**TASK DETAILS**
In the entries below, every line that contains "Table" must be located and copied.

Records from a collection:
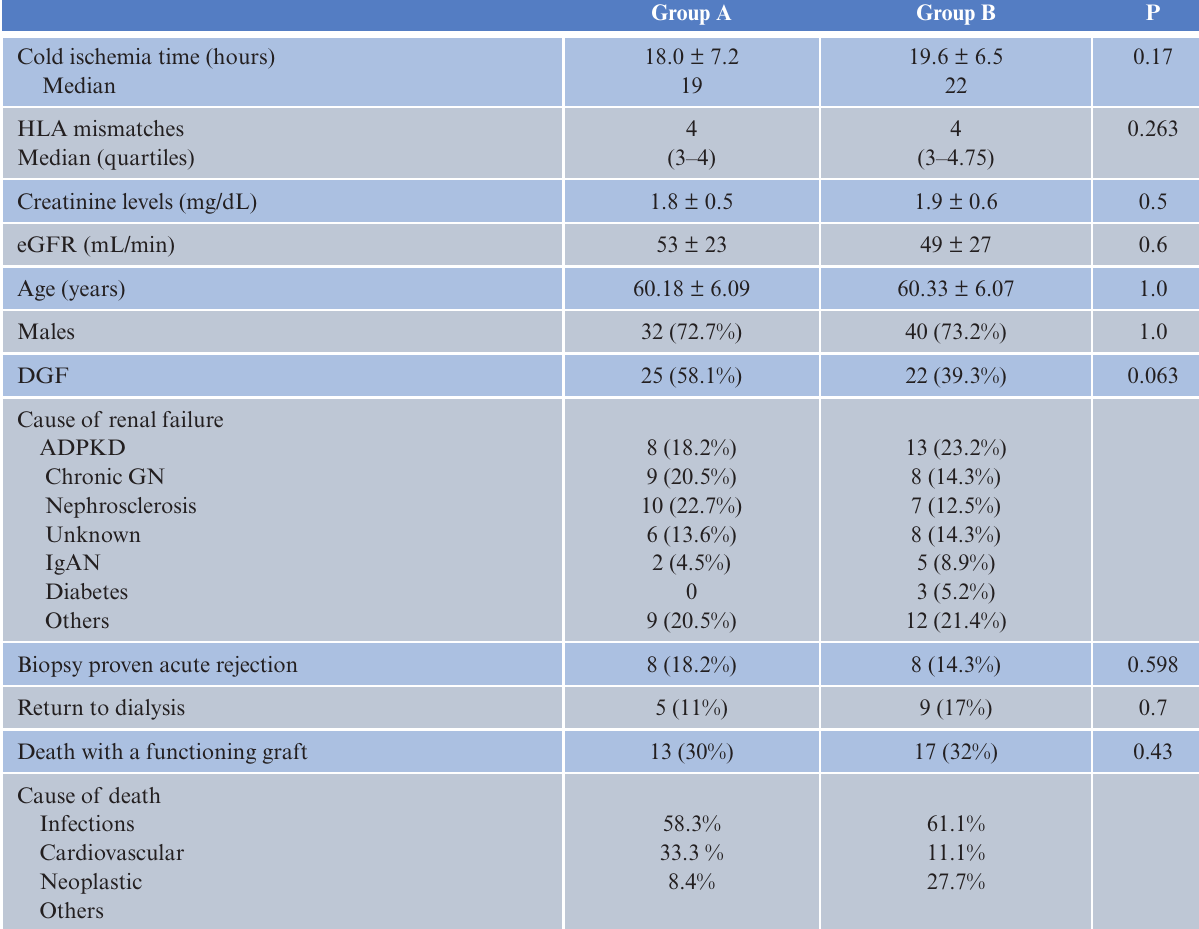
Table 2: Recipients’ characteristics and results 5 years after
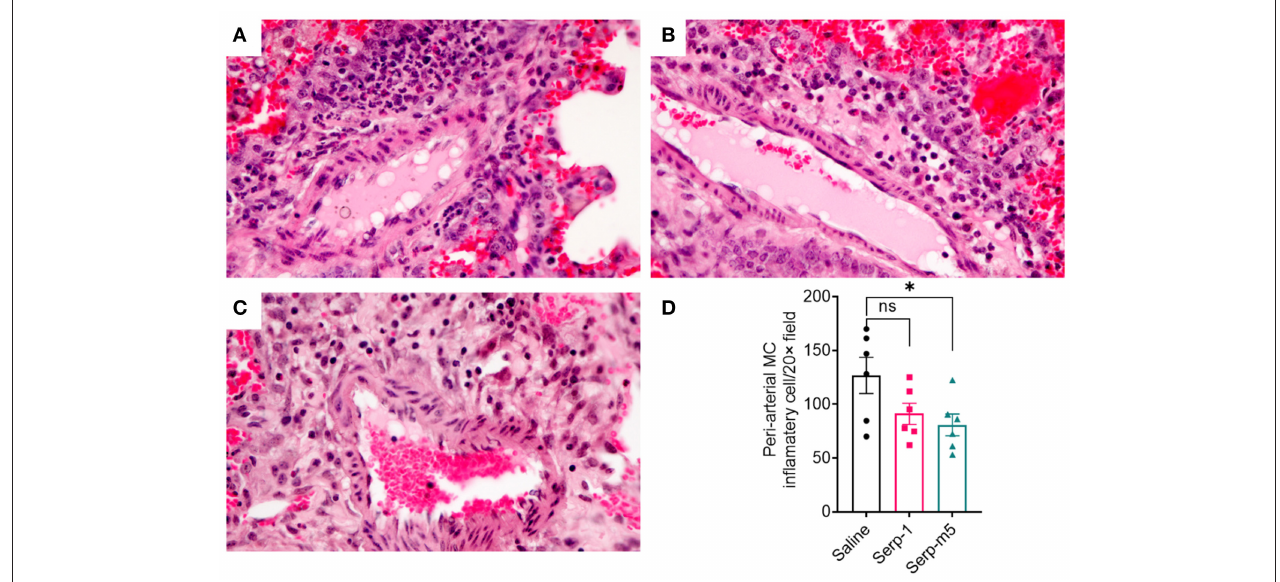
FIGURE 3 | Saline treated mice had marked perivascular mononuclear cell infiltrates after pristane induction DAH (A) . Serp-1 treatment produced a non significant reduction in perivascular inflammatory cell counts (B) . Serp-1m5 treatment significantly reduced perivascular inflammatory cell counts when compared to the saline treated controls (C) . Perivascular mononuclear cell counts ± SEM are illustrated in panel (D) . * p < 0.05.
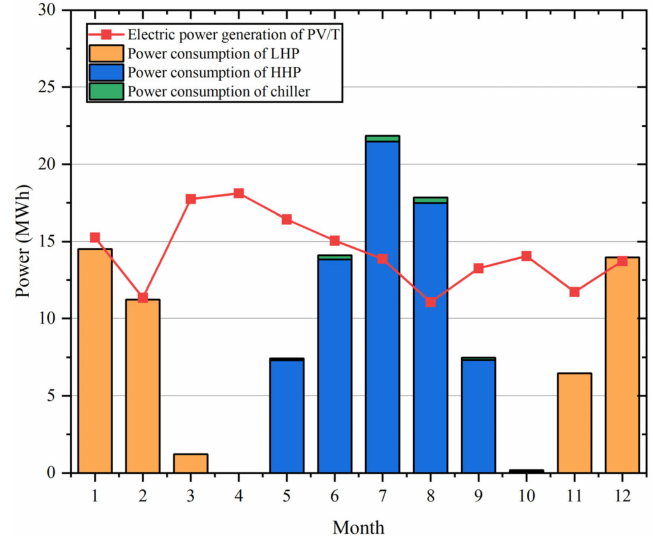
Figure 12. Power production of PV/T and system power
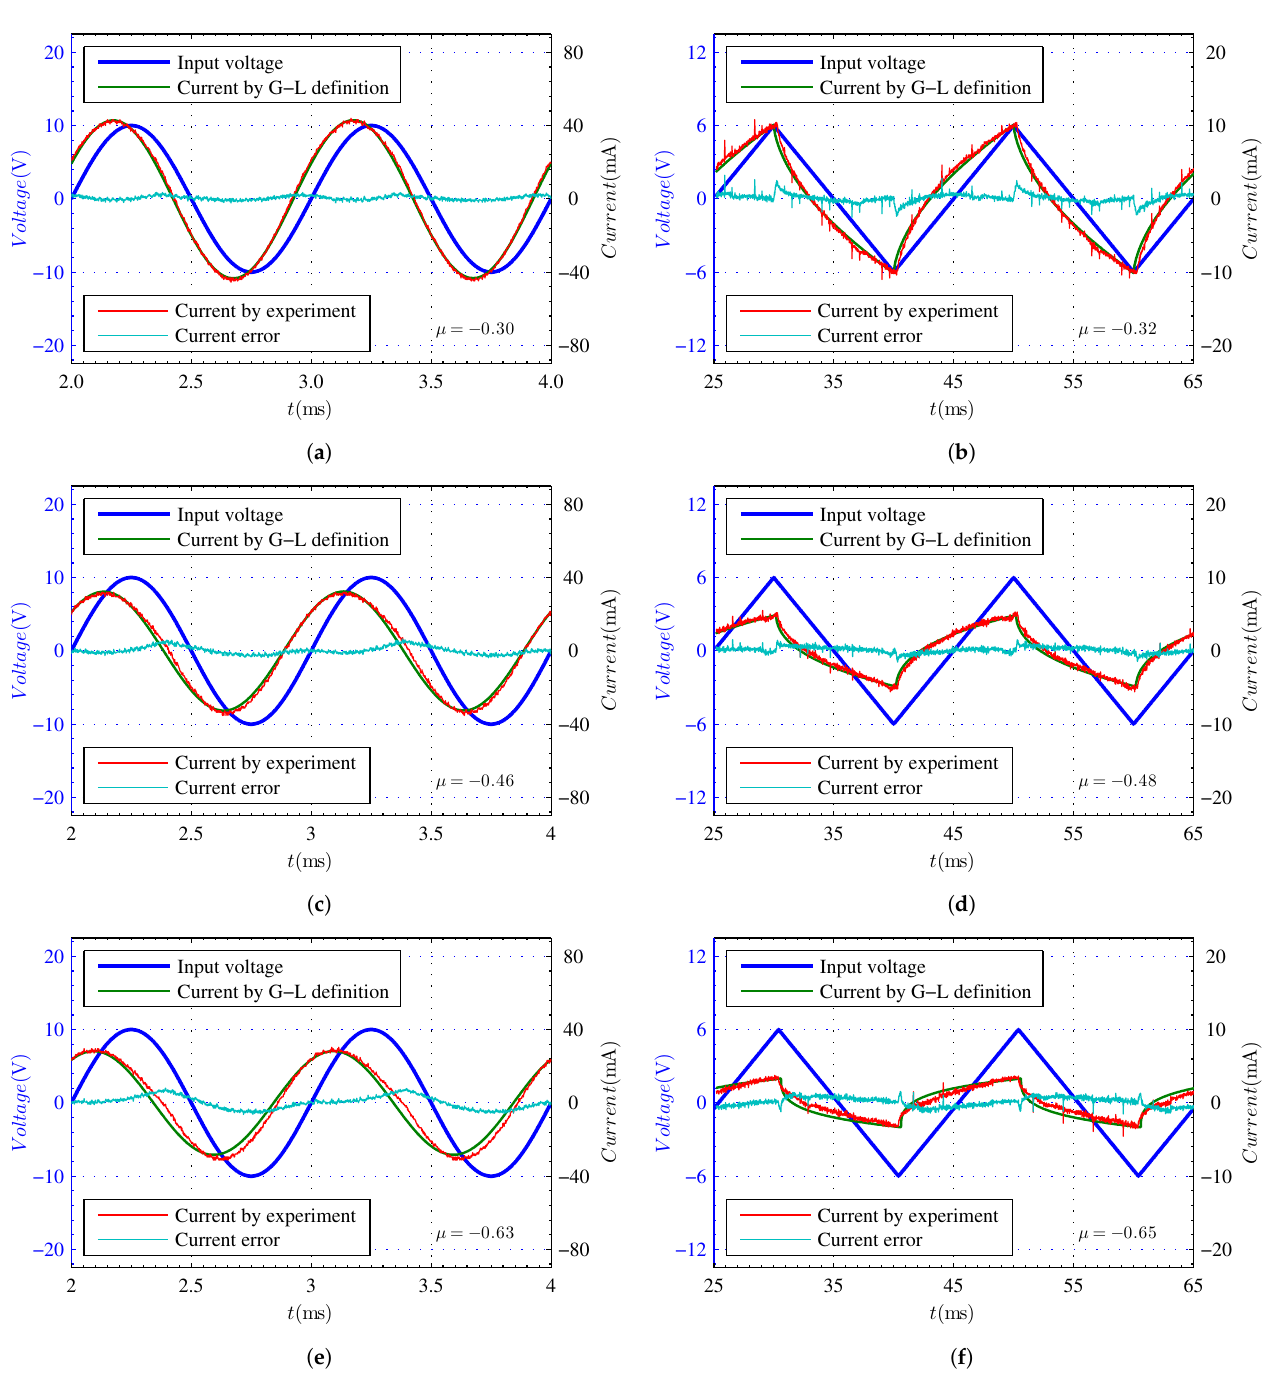
Figure 6. Experimental results of VSFF of steady-state variable-order: ( a ) sine wave, µ = ( b ) triangular wave, µ = 0.32; ( c ) sine wave, µ = 0.46; ( d ) triangular wave, µ = − − wave, µ = 0.63; ( f ) triangular wave, µ = − −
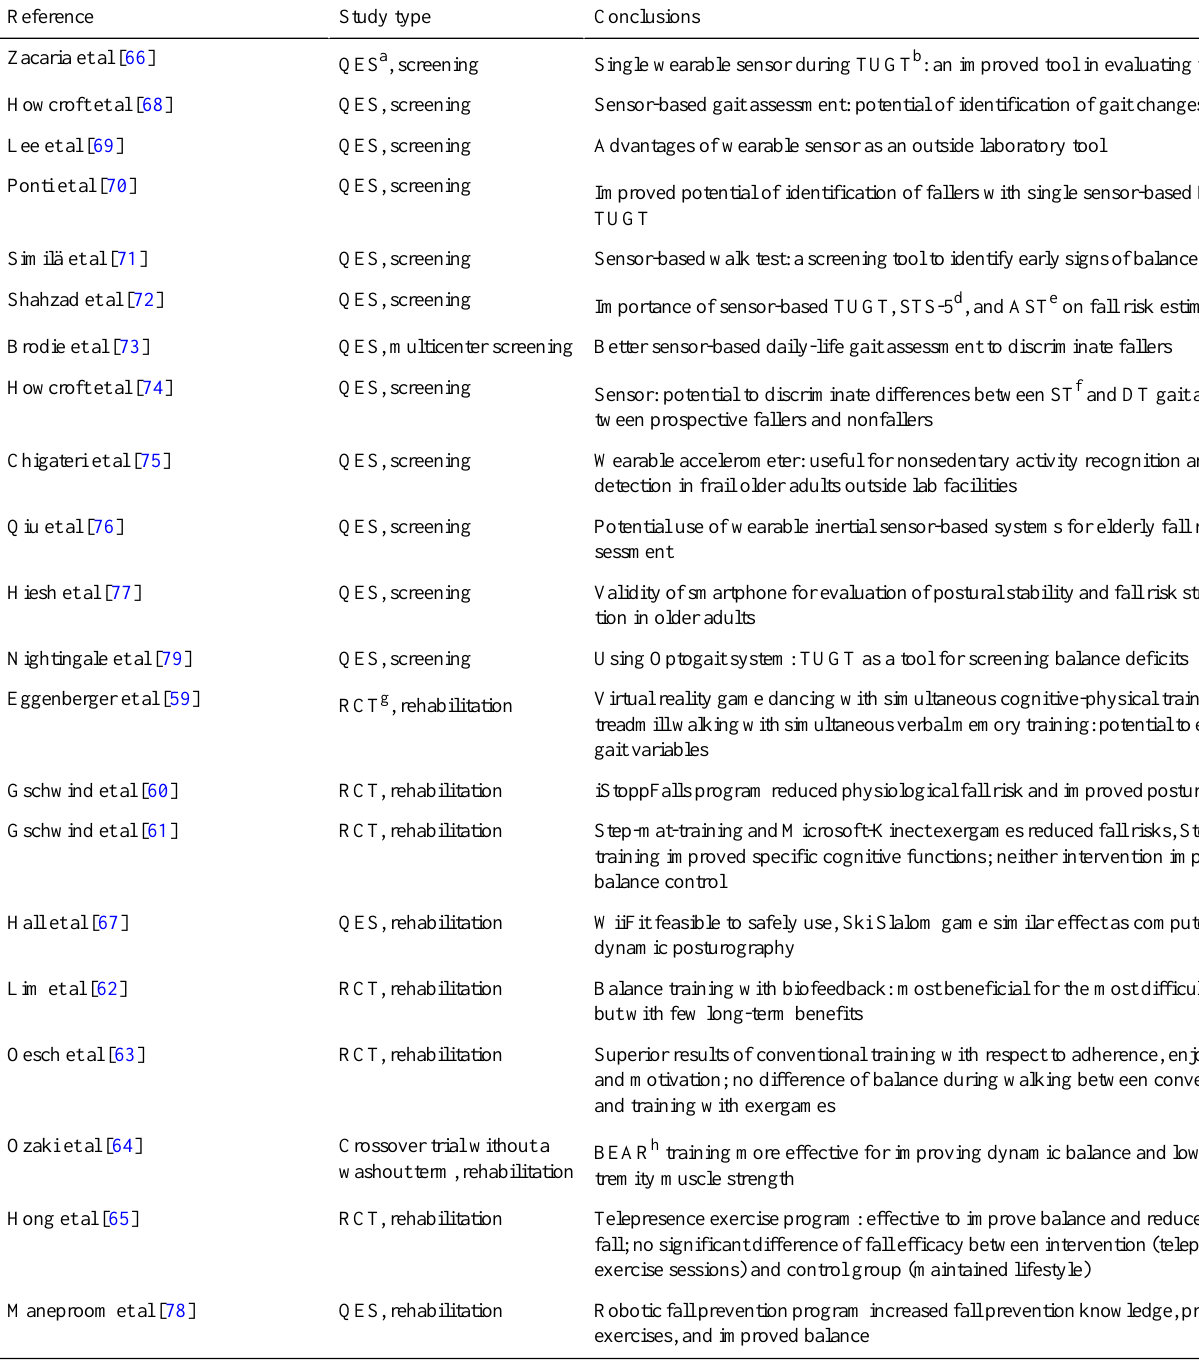
Table 7. Health benefits: conclusions from all studies.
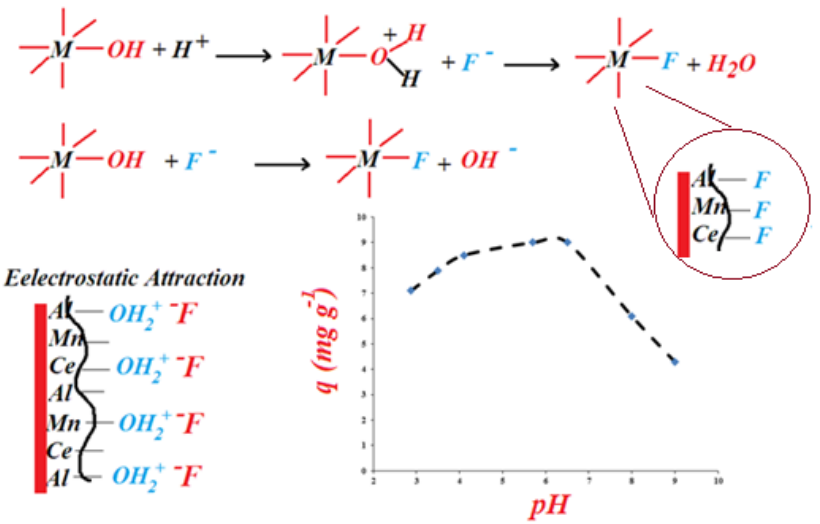
Fig. 6, F- adsorption mechanism and effect of pH on adsorption capacity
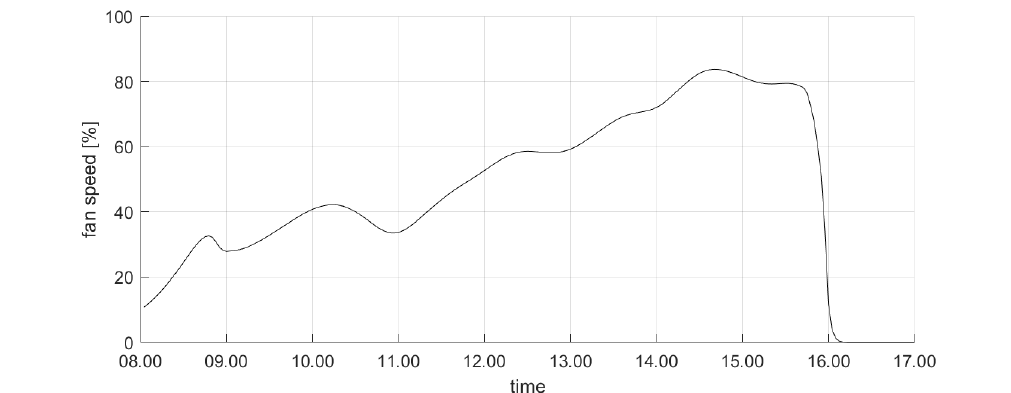
Figure 7. The fan speed profile in the demo site in a midweek day in June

**SOLUTION TO THE EXERCISE**
Table 2: Recipients’ characteristics and results 5 years after
Table 7. Health benefits: conclusions from all studies.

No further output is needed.